In a fact-check after the speech, The Washington Post gave the statistic two Pinocchios, noting the decline in abortions since the Guttmacher Institute – which was launched as the research arm of Planned Parenthood – released the figure in 2008.

Pro-life advocates have questioned the figure, saying it is likely closer to one-in-four. “Until early 2017, when the Guttmacher Institute plans to release the updated findings, this “one in three” figure should be treated with caution,” the Post concluded.

She went on to say the pro-life movement is composed of male chauvinist control freaks determined to reduce women to second-class citizenship.

“The people who so loudly oppose abortion rights” have a “dirty little secret: They're not only against abortions. Many of these people are also fighting to restrict access to contraception and block commonsense policies to support working moms,” Hogue said.

“It's not abortion that bothers them,” Hogue continued. “It's empowering women to live our own lives.”

The role of government, she said, is to “keep out of our business when we're not ready to parent and support us when we are,” she said.

Such policies – which NARAL lists as abortion-on-demand, “free” contraception, and feminist economic policies – are “the very foundation of our freedom,” and enacting them honors “our most cherished traditions of liberty and equality,” she said.

Such policies can themselves become a minefield, as Bernie Sanders discovered. He supported paid family leave, a policy favored by Clinton and Hogue, but said in a debate last October that it should be implemented so a new mother can “stay home with that baby.”

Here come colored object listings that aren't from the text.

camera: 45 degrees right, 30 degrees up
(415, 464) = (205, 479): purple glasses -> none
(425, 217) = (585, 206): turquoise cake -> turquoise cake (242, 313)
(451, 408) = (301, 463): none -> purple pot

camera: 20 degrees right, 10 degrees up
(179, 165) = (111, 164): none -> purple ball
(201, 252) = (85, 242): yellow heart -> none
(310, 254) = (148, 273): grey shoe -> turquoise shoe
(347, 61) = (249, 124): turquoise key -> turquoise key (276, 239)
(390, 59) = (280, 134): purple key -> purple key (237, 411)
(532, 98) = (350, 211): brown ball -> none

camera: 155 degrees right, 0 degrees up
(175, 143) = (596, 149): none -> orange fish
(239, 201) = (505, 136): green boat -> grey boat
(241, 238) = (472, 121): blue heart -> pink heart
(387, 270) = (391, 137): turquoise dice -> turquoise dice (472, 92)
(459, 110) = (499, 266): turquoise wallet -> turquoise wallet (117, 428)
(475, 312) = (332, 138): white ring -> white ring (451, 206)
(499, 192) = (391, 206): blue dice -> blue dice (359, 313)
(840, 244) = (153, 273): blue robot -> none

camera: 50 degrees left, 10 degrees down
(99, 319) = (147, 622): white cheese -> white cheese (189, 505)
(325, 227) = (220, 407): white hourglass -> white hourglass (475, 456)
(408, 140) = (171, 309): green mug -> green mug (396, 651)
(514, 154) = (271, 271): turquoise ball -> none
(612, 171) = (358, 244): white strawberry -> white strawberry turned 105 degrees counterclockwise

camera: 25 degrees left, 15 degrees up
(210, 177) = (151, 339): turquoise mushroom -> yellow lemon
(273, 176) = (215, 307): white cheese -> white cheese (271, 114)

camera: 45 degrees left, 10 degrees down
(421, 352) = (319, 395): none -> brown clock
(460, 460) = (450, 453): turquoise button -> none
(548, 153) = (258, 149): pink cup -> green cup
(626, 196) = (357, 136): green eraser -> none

Hogue publicly scolded Sanders – who reverted his party status back to Independent this week – saying, “I was like, 'Stop saying that. It's 2015!'”

At the Wells Fargo Center last night, Hogue strongly endorsed Hillary Clinton, whom she said “has spent decades fighting” alongside NARAL, but “Donald Trump is different.”

“He said women who have abortions, like me, should be punished,” she said, repeating a message pounded home numerous times over the three days of the DNC so far.

She then repeated her own catchphrase about the Republican ticket, saying, “Together, Donald Trump and Mike Pence have united to form the ‘Make Misogyny Great Again’ ticket.”

Gov. Pence has a long record of pro-life accomplishments, while Donald Trump has promised to appoint pro-life Supreme Court justices and sign the Pain Capable Unborn Child Protection Act.

“We need a president who will keep expanding the frontiers of freedom for all Americans,” she said. “We need Hillary Clinton.”

Vox magazine applauded Hogue’s speech, saying that “talking about abortion like it’s a normal part of a woman’s life, which for many it is, is one way” to combat abortion “stigma.”

Even pro-life critics said the speech revealed the true status of the Democratic Party in 2016.

“My only regret is that her speech was not given during prime time – it really should have been,” said Bill Donohue of the Catholic League.

Speeches at the Democratic National Convention by “abortion advocates” like Hogue, Cecile Richards, and Stephanie Schriock “are not an anomaly,” he said. “Indeed, they are very much in step with the Democratic Party platform,” which removed 1990s-era language calling for abortion to be “rare,” promises to “stand up” for Planned Parenthood, and calls for taxpayer-funded abortion around the world.